Предположения Риты исполнились лишь частично. Отец и вправду чуточку поспорил с теткой Лёдей, но продолжалось это очень недолго, и через мгновение он, переодетый в тужурку, уже был в ее комнате. Правда, он не поцеловал ее и не спросил, как дела в гимназии.
— Добрый вечер, Рита, — сказал он и уселся на втором стуле.
— Добрый вечер, папочка, — ответила та, несколько обеспокоенная его нетипичным поведением.
Какое-то время отец как-то странно глядел на нее, после чего начал присматриваться ко всяким мелочам в комнате: к фотографиям кинозвезд, к плюшевому мишке, которого она нашла под елкой, когда ей было всего три годика, и с того времени горячо полюбила; к засушенным цветкам, висящим на ящичках секретера, к раковинам, собранным на пляже во Владиславове, и к коробке от шоколадных конфет, наполненной карточками с цитатами.
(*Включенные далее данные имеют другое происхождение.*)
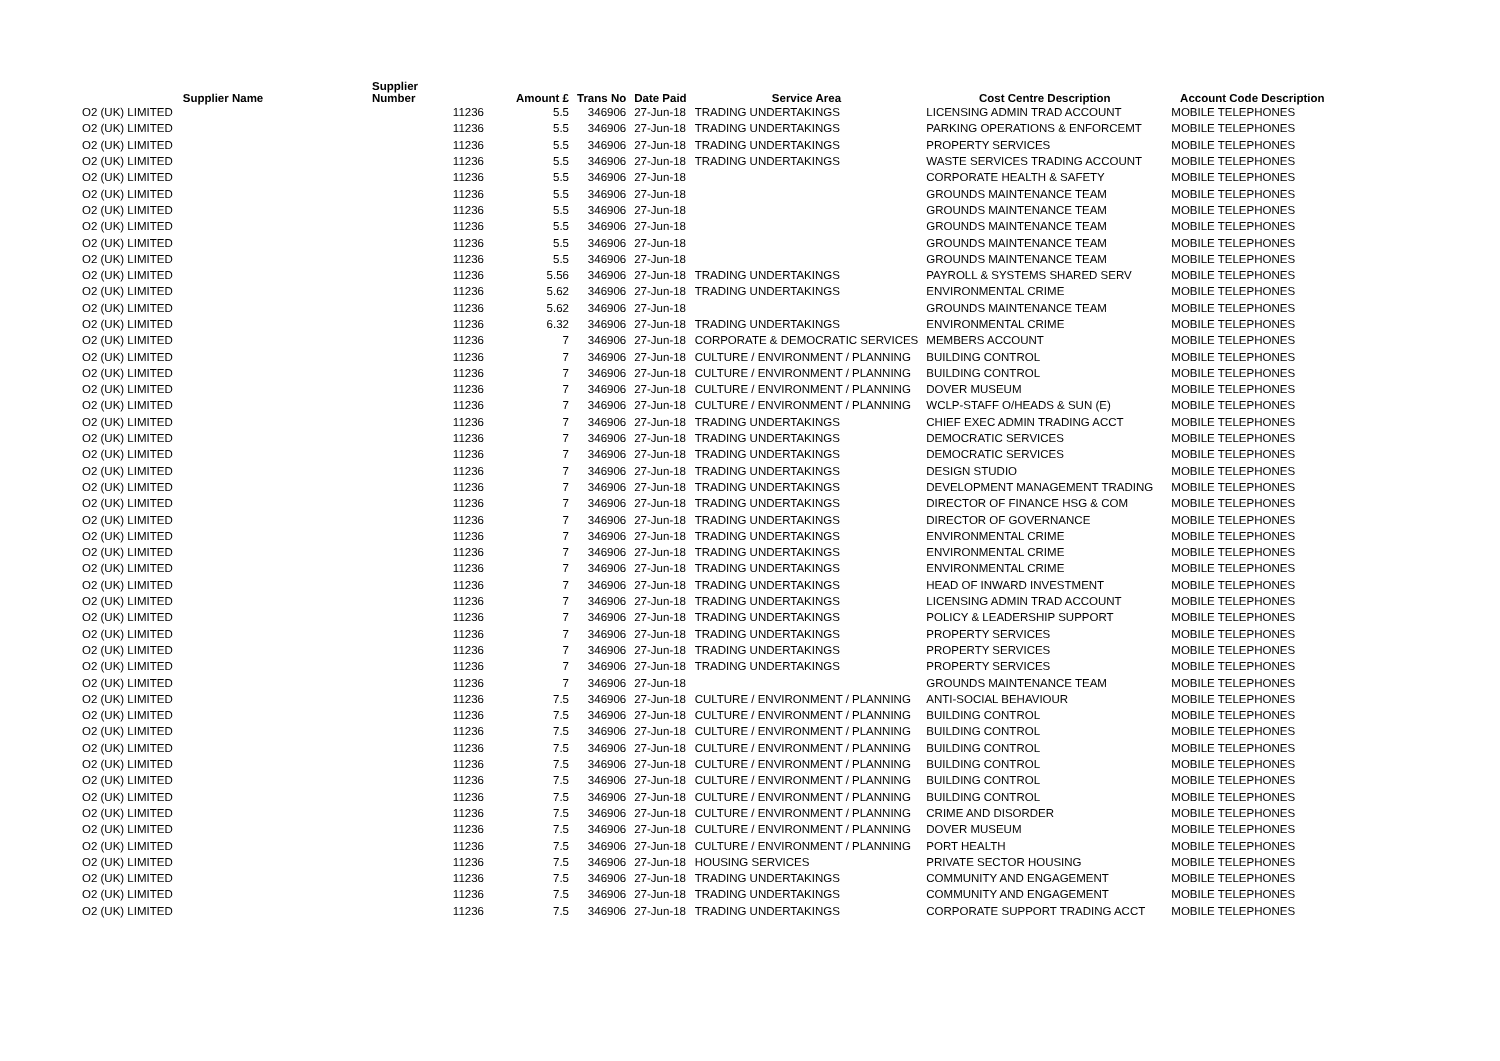| Supplier Name | Supplier Number | Amount £ | Trans No | Date Paid | Service Area | Cost Centre Description | Account Code Description |
| --- | --- | --- | --- | --- | --- | --- | --- |
| O2 (UK) LIMITED | 11236 | 5.5 | 346906 | 27-Jun-18 | TRADING UNDERTAKINGS | LICENSING ADMIN TRAD ACCOUNT | MOBILE TELEPHONES |
| O2 (UK) LIMITED | 11236 | 5.5 | 346906 | 27-Jun-18 | TRADING UNDERTAKINGS | PARKING OPERATIONS & ENFORCEMT | MOBILE TELEPHONES |
| O2 (UK) LIMITED | 11236 | 5.5 | 346906 | 27-Jun-18 | TRADING UNDERTAKINGS | PROPERTY SERVICES | MOBILE TELEPHONES |
| O2 (UK) LIMITED | 11236 | 5.5 | 346906 | 27-Jun-18 | TRADING UNDERTAKINGS | WASTE SERVICES TRADING ACCOUNT | MOBILE TELEPHONES |
| O2 (UK) LIMITED | 11236 | 5.5 | 346906 | 27-Jun-18 | | CORPORATE HEALTH & SAFETY | MOBILE TELEPHONES |
| O2 (UK) LIMITED | 11236 | 5.5 | 346906 | 27-Jun-18 | | GROUNDS MAINTENANCE TEAM | MOBILE TELEPHONES |
| O2 (UK) LIMITED | 11236 | 5.5 | 346906 | 27-Jun-18 | | GROUNDS MAINTENANCE TEAM | MOBILE TELEPHONES |
| O2 (UK) LIMITED | 11236 | 5.5 | 346906 | 27-Jun-18 | | GROUNDS MAINTENANCE TEAM | MOBILE TELEPHONES |
| O2 (UK) LIMITED | 11236 | 5.5 | 346906 | 27-Jun-18 | | GROUNDS MAINTENANCE TEAM | MOBILE TELEPHONES |
| O2 (UK) LIMITED | 11236 | 5.5 | 346906 | 27-Jun-18 | | GROUNDS MAINTENANCE TEAM | MOBILE TELEPHONES |
| O2 (UK) LIMITED | 11236 | 5.56 | 346906 | 27-Jun-18 | TRADING UNDERTAKINGS | PAYROLL & SYSTEMS SHARED SERV | MOBILE TELEPHONES |
| O2 (UK) LIMITED | 11236 | 5.62 | 346906 | 27-Jun-18 | TRADING UNDERTAKINGS | ENVIRONMENTAL CRIME | MOBILE TELEPHONES |
| O2 (UK) LIMITED | 11236 | 5.62 | 346906 | 27-Jun-18 | | GROUNDS MAINTENANCE TEAM | MOBILE TELEPHONES |
| O2 (UK) LIMITED | 11236 | 6.32 | 346906 | 27-Jun-18 | TRADING UNDERTAKINGS | ENVIRONMENTAL CRIME | MOBILE TELEPHONES |
| O2 (UK) LIMITED | 11236 | 7 | 346906 | 27-Jun-18 | CORPORATE & DEMOCRATIC SERVICES | MEMBERS ACCOUNT | MOBILE TELEPHONES |
| O2 (UK) LIMITED | 11236 | 7 | 346906 | 27-Jun-18 | CULTURE / ENVIRONMENT / PLANNING | BUILDING CONTROL | MOBILE TELEPHONES |
| O2 (UK) LIMITED | 11236 | 7 | 346906 | 27-Jun-18 | CULTURE / ENVIRONMENT / PLANNING | BUILDING CONTROL | MOBILE TELEPHONES |
| O2 (UK) LIMITED | 11236 | 7 | 346906 | 27-Jun-18 | CULTURE / ENVIRONMENT / PLANNING | DOVER MUSEUM | MOBILE TELEPHONES |
| O2 (UK) LIMITED | 11236 | 7 | 346906 | 27-Jun-18 | CULTURE / ENVIRONMENT / PLANNING | WCLP-STAFF O/HEADS & SUN (E) | MOBILE TELEPHONES |
| O2 (UK) LIMITED | 11236 | 7 | 346906 | 27-Jun-18 | TRADING UNDERTAKINGS | CHIEF EXEC ADMIN TRADING ACCT | MOBILE TELEPHONES |
| O2 (UK) LIMITED | 11236 | 7 | 346906 | 27-Jun-18 | TRADING UNDERTAKINGS | DEMOCRATIC SERVICES | MOBILE TELEPHONES |
| O2 (UK) LIMITED | 11236 | 7 | 346906 | 27-Jun-18 | TRADING UNDERTAKINGS | DEMOCRATIC SERVICES | MOBILE TELEPHONES |
| O2 (UK) LIMITED | 11236 | 7 | 346906 | 27-Jun-18 | TRADING UNDERTAKINGS | DESIGN STUDIO | MOBILE TELEPHONES |
| O2 (UK) LIMITED | 11236 | 7 | 346906 | 27-Jun-18 | TRADING UNDERTAKINGS | DEVELOPMENT MANAGEMENT TRADING | MOBILE TELEPHONES |
| O2 (UK) LIMITED | 11236 | 7 | 346906 | 27-Jun-18 | TRADING UNDERTAKINGS | DIRECTOR OF FINANCE HSG & COM | MOBILE TELEPHONES |
| O2 (UK) LIMITED | 11236 | 7 | 346906 | 27-Jun-18 | TRADING UNDERTAKINGS | DIRECTOR OF GOVERNANCE | MOBILE TELEPHONES |
| O2 (UK) LIMITED | 11236 | 7 | 346906 | 27-Jun-18 | TRADING UNDERTAKINGS | ENVIRONMENTAL CRIME | MOBILE TELEPHONES |
| O2 (UK) LIMITED | 11236 | 7 | 346906 | 27-Jun-18 | TRADING UNDERTAKINGS | ENVIRONMENTAL CRIME | MOBILE TELEPHONES |
| O2 (UK) LIMITED | 11236 | 7 | 346906 | 27-Jun-18 | TRADING UNDERTAKINGS | ENVIRONMENTAL CRIME | MOBILE TELEPHONES |
| O2 (UK) LIMITED | 11236 | 7 | 346906 | 27-Jun-18 | TRADING UNDERTAKINGS | HEAD OF INWARD INVESTMENT | MOBILE TELEPHONES |
| O2 (UK) LIMITED | 11236 | 7 | 346906 | 27-Jun-18 | TRADING UNDERTAKINGS | LICENSING ADMIN TRAD ACCOUNT | MOBILE TELEPHONES |
| O2 (UK) LIMITED | 11236 | 7 | 346906 | 27-Jun-18 | TRADING UNDERTAKINGS | POLICY & LEADERSHIP SUPPORT | MOBILE TELEPHONES |
| O2 (UK) LIMITED | 11236 | 7 | 346906 | 27-Jun-18 | TRADING UNDERTAKINGS | PROPERTY SERVICES | MOBILE TELEPHONES |
| O2 (UK) LIMITED | 11236 | 7 | 346906 | 27-Jun-18 | TRADING UNDERTAKINGS | PROPERTY SERVICES | MOBILE TELEPHONES |
| O2 (UK) LIMITED | 11236 | 7 | 346906 | 27-Jun-18 | TRADING UNDERTAKINGS | PROPERTY SERVICES | MOBILE TELEPHONES |
| O2 (UK) LIMITED | 11236 | 7 | 346906 | 27-Jun-18 | | GROUNDS MAINTENANCE TEAM | MOBILE TELEPHONES |
| O2 (UK) LIMITED | 11236 | 7.5 | 346906 | 27-Jun-18 | CULTURE / ENVIRONMENT / PLANNING | ANTI-SOCIAL BEHAVIOUR | MOBILE TELEPHONES |
| O2 (UK) LIMITED | 11236 | 7.5 | 346906 | 27-Jun-18 | CULTURE / ENVIRONMENT / PLANNING | BUILDING CONTROL | MOBILE TELEPHONES |
| O2 (UK) LIMITED | 11236 | 7.5 | 346906 | 27-Jun-18 | CULTURE / ENVIRONMENT / PLANNING | BUILDING CONTROL | MOBILE TELEPHONES |
| O2 (UK) LIMITED | 11236 | 7.5 | 346906 | 27-Jun-18 | CULTURE / ENVIRONMENT / PLANNING | BUILDING CONTROL | MOBILE TELEPHONES |
| O2 (UK) LIMITED | 11236 | 7.5 | 346906 | 27-Jun-18 | CULTURE / ENVIRONMENT / PLANNING | BUILDING CONTROL | MOBILE TELEPHONES |
| O2 (UK) LIMITED | 11236 | 7.5 | 346906 | 27-Jun-18 | CULTURE / ENVIRONMENT / PLANNING | BUILDING CONTROL | MOBILE TELEPHONES |
| O2 (UK) LIMITED | 11236 | 7.5 | 346906 | 27-Jun-18 | CULTURE / ENVIRONMENT / PLANNING | BUILDING CONTROL | MOBILE TELEPHONES |
| O2 (UK) LIMITED | 11236 | 7.5 | 346906 | 27-Jun-18 | CULTURE / ENVIRONMENT / PLANNING | CRIME AND DISORDER | MOBILE TELEPHONES |
| O2 (UK) LIMITED | 11236 | 7.5 | 346906 | 27-Jun-18 | CULTURE / ENVIRONMENT / PLANNING | DOVER MUSEUM | MOBILE TELEPHONES |
| O2 (UK) LIMITED | 11236 | 7.5 | 346906 | 27-Jun-18 | CULTURE / ENVIRONMENT / PLANNING | PORT HEALTH | MOBILE TELEPHONES |
| O2 (UK) LIMITED | 11236 | 7.5 | 346906 | 27-Jun-18 | HOUSING SERVICES | PRIVATE SECTOR HOUSING | MOBILE TELEPHONES |
| O2 (UK) LIMITED | 11236 | 7.5 | 346906 | 27-Jun-18 | TRADING UNDERTAKINGS | COMMUNITY AND ENGAGEMENT | MOBILE TELEPHONES |
| O2 (UK) LIMITED | 11236 | 7.5 | 346906 | 27-Jun-18 | TRADING UNDERTAKINGS | COMMUNITY AND ENGAGEMENT | MOBILE TELEPHONES |
| O2 (UK) LIMITED | 11236 | 7.5 | 346906 | 27-Jun-18 | TRADING UNDERTAKINGS | CORPORATE SUPPORT TRADING ACCT | MOBILE TELEPHONES |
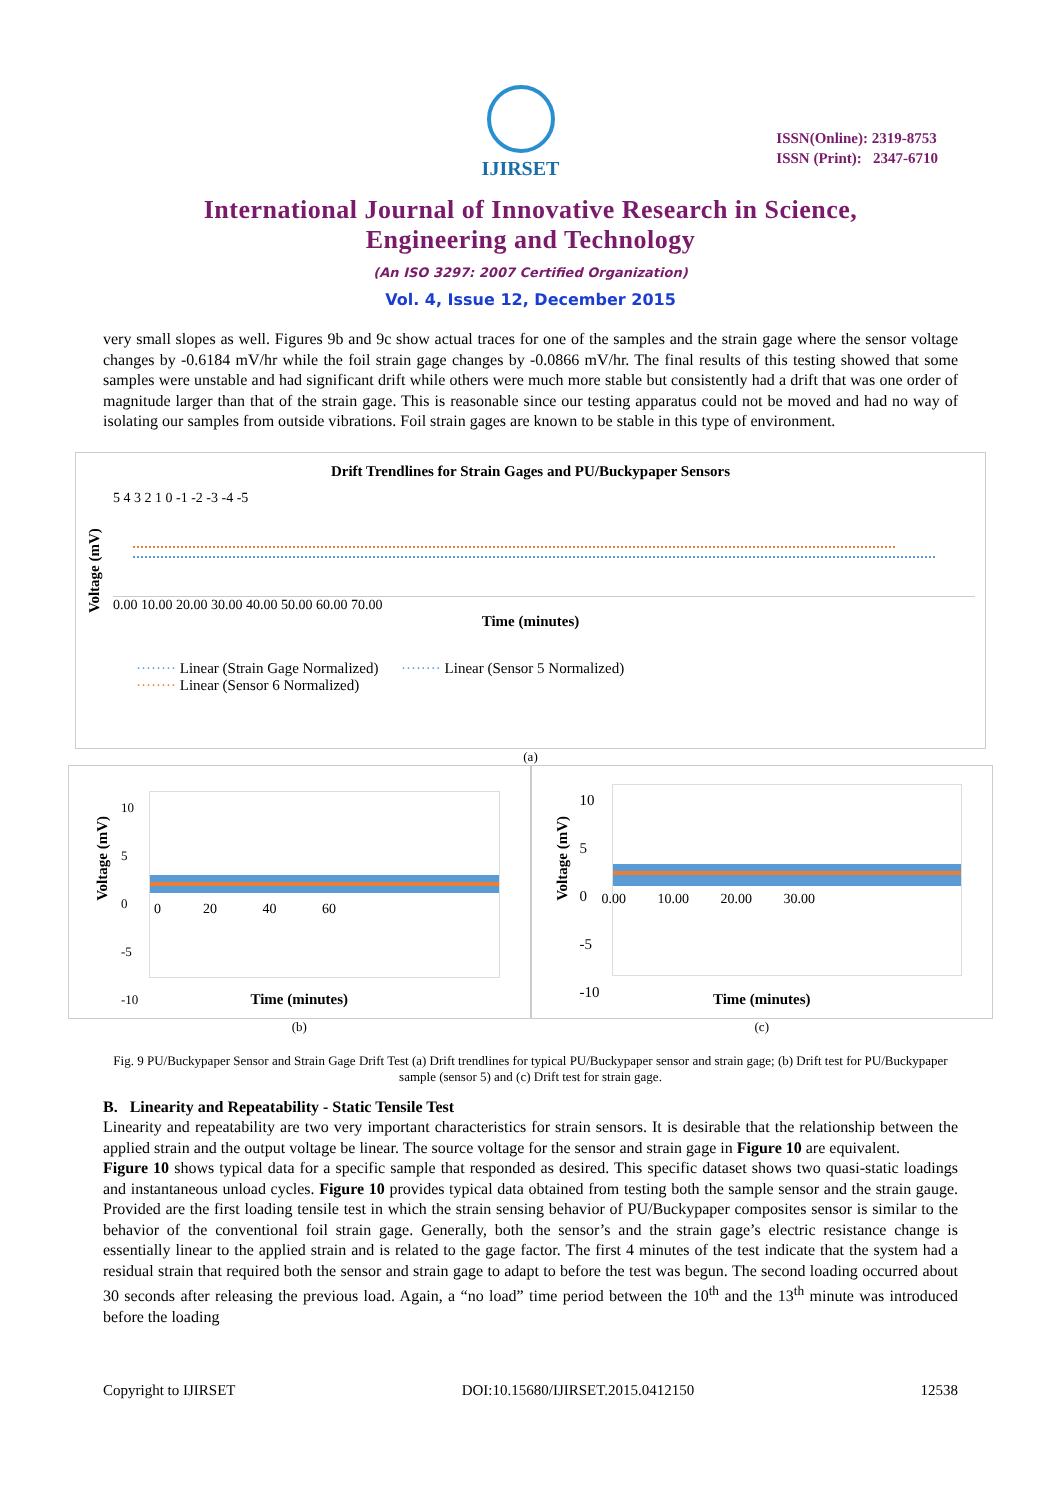IJIRSET
ISSN(Online): 2319-8753
ISSN (Print): 2347-6710
International Journal of Innovative Research in Science,
Engineering and Technology
(An ISO 3297: 2007 Certified Organization)
Vol. 4, Issue 12, December 2015
very small slopes as well. Figures 9b and 9c show actual traces for one of the samples and the strain gage where the sensor voltage changes by -0.6184 mV/hr while the foil strain gage changes by -0.0866 mV/hr. The final results of this testing showed that some samples were unstable and had significant drift while others were much more stable but consistently had a drift that was one order of magnitude larger than that of the strain gage. This is reasonable since our testing apparatus could not be moved and had no way of isolating our samples from outside vibrations. Foil strain gages are known to be stable in this type of environment.
Drift Trendlines for Strain Gages and PU/Buckypaper Sensors
Voltage (mV)
5 4 3 2 1 0 -1 -2 -3 -4 -5
0.00 10.00 20.00 30.00 40.00 50.00 60.00 70.00
Time (minutes)
········ Linear (Strain Gage Normalized) ········ Linear (Sensor 5 Normalized)
········ Linear (Sensor 6 Normalized)
(a)
Voltage (mV)
10
5
0
-5
-10
0 20 40 60
Time (minutes)
Voltage (mV)
10
5
0
-5
-10
0.00 10.00 20.00 30.00
Time (minutes)
(b) (c)
Fig. 9 PU/Buckypaper Sensor and Strain Gage Drift Test (a) Drift trendlines for typical PU/Buckypaper sensor and strain gage; (b) Drift test for PU/Buckypaper sample (sensor 5) and (c) Drift test for strain gage.
B. Linearity and Repeatability - Static Tensile Test
Linearity and repeatability are two very important characteristics for strain sensors. It is desirable that the relationship between the applied strain and the output voltage be linear. The source voltage for the sensor and strain gage in Figure 10 are equivalent.
Figure 10 shows typical data for a specific sample that responded as desired. This specific dataset shows two quasi-static loadings and instantaneous unload cycles. Figure 10 provides typical data obtained from testing both the sample sensor and the strain gauge. Provided are the first loading tensile test in which the strain sensing behavior of PU/Buckypaper composites sensor is similar to the behavior of the conventional foil strain gage. Generally, both the sensor’s and the strain gage’s electric resistance change is essentially linear to the applied strain and is related to the gage factor. The first 4 minutes of the test indicate that the system had a residual strain that required both the sensor and strain gage to adapt to before the test was begun. The second loading occurred about 30 seconds after releasing the previous load. Again, a “no load” time period between the 10<sup>th</sup> and the 13<sup>th</sup> minute was introduced before the loading
Copyright to IJIRSET DOI:10.15680/IJIRSET.2015.0412150 12538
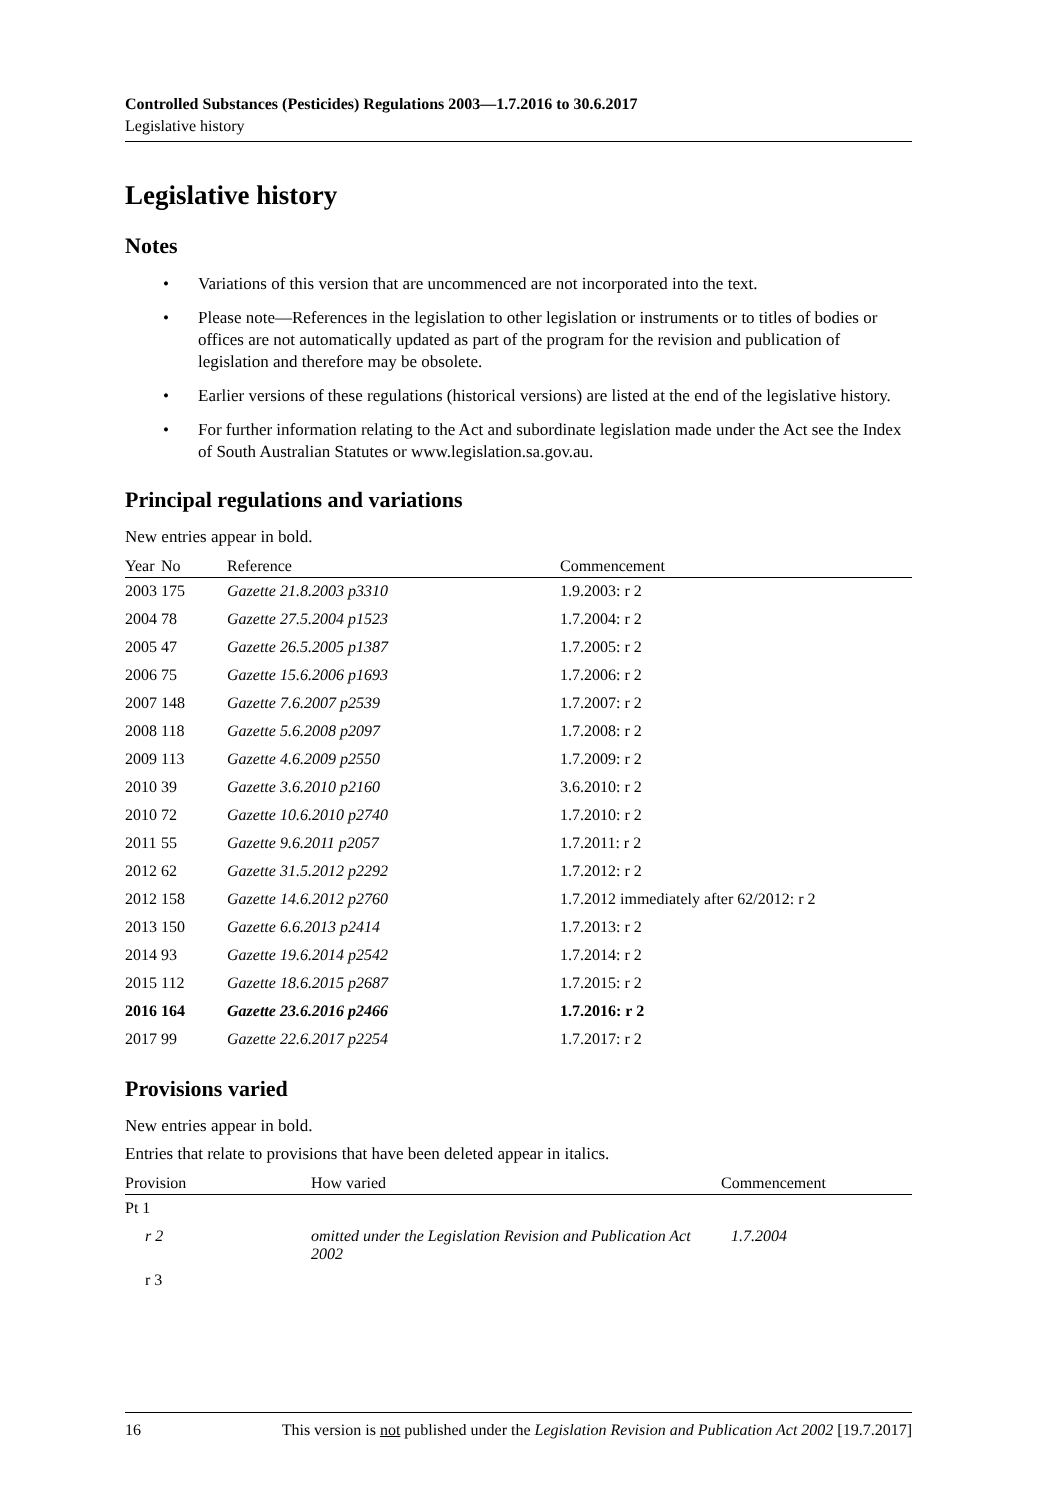Controlled Substances (Pesticides) Regulations 2003—1.7.2016 to 30.6.2017
Legislative history
Legislative history
Notes
• Variations of this version that are uncommenced are not incorporated into the text.
• Please note—References in the legislation to other legislation or instruments or to titles of bodies or offices are not automatically updated as part of the program for the revision and publication of legislation and therefore may be obsolete.
• Earlier versions of these regulations (historical versions) are listed at the end of the legislative history.
• For further information relating to the Act and subordinate legislation made under the Act see the Index of South Australian Statutes or www.legislation.sa.gov.au.
Principal regulations and variations
New entries appear in bold.
| Year | No | Reference | Commencement |
| --- | --- | --- | --- |
| 2003 | 175 | Gazette 21.8.2003 p3310 | 1.9.2003: r 2 |
| 2004 | 78 | Gazette 27.5.2004 p1523 | 1.7.2004: r 2 |
| 2005 | 47 | Gazette 26.5.2005 p1387 | 1.7.2005: r 2 |
| 2006 | 75 | Gazette 15.6.2006 p1693 | 1.7.2006: r 2 |
| 2007 | 148 | Gazette 7.6.2007 p2539 | 1.7.2007: r 2 |
| 2008 | 118 | Gazette 5.6.2008 p2097 | 1.7.2008: r 2 |
| 2009 | 113 | Gazette 4.6.2009 p2550 | 1.7.2009: r 2 |
| 2010 | 39 | Gazette 3.6.2010 p2160 | 3.6.2010: r 2 |
| 2010 | 72 | Gazette 10.6.2010 p2740 | 1.7.2010: r 2 |
| 2011 | 55 | Gazette 9.6.2011 p2057 | 1.7.2011: r 2 |
| 2012 | 62 | Gazette 31.5.2012 p2292 | 1.7.2012: r 2 |
| 2012 | 158 | Gazette 14.6.2012 p2760 | 1.7.2012 immediately after 62/2012: r 2 |
| 2013 | 150 | Gazette 6.6.2013 p2414 | 1.7.2013: r 2 |
| 2014 | 93 | Gazette 19.6.2014 p2542 | 1.7.2014: r 2 |
| 2015 | 112 | Gazette 18.6.2015 p2687 | 1.7.2015: r 2 |
| 2016 | 164 | Gazette 23.6.2016 p2466 | 1.7.2016: r 2 |
| 2017 | 99 | Gazette 22.6.2017 p2254 | 1.7.2017: r 2 |
Provisions varied
New entries appear in bold.
Entries that relate to provisions that have been deleted appear in italics.
| Provision | How varied | Commencement |
| --- | --- | --- |
| Pt 1 | | |
| r 2 | omitted under the Legislation Revision and Publication Act 2002 | 1.7.2004 |
| r 3 | | |
16 This version is not published under the Legislation Revision and Publication Act 2002 [19.7.2017]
Его лысая голова напоминала голову атлета, который несколько дней назад явно ухаживал за нею. Правда, уши отца не были такими деформированными, как у того. Рита глянула на отцовские пальцы, украшенные перстнем-печаткой с каким-то каббалистическим знаком. И руки его не были могучими и грязными лапами, как у того. Ладони отца были крепкие, чистые, пальцы ухоженные, с подстриженными выпуклыми ногтями. Этот взгляд вызвал какое-то тепло у нее в груди. Рита поднялась с места, подошла к отцу и, не сказав ни слова, поцеловала его в лоб. В ноздри ее проник запах спиртного, одеколона и табака. Когда она снова уселась за столом, увидала, как изменилось лицо Попельского.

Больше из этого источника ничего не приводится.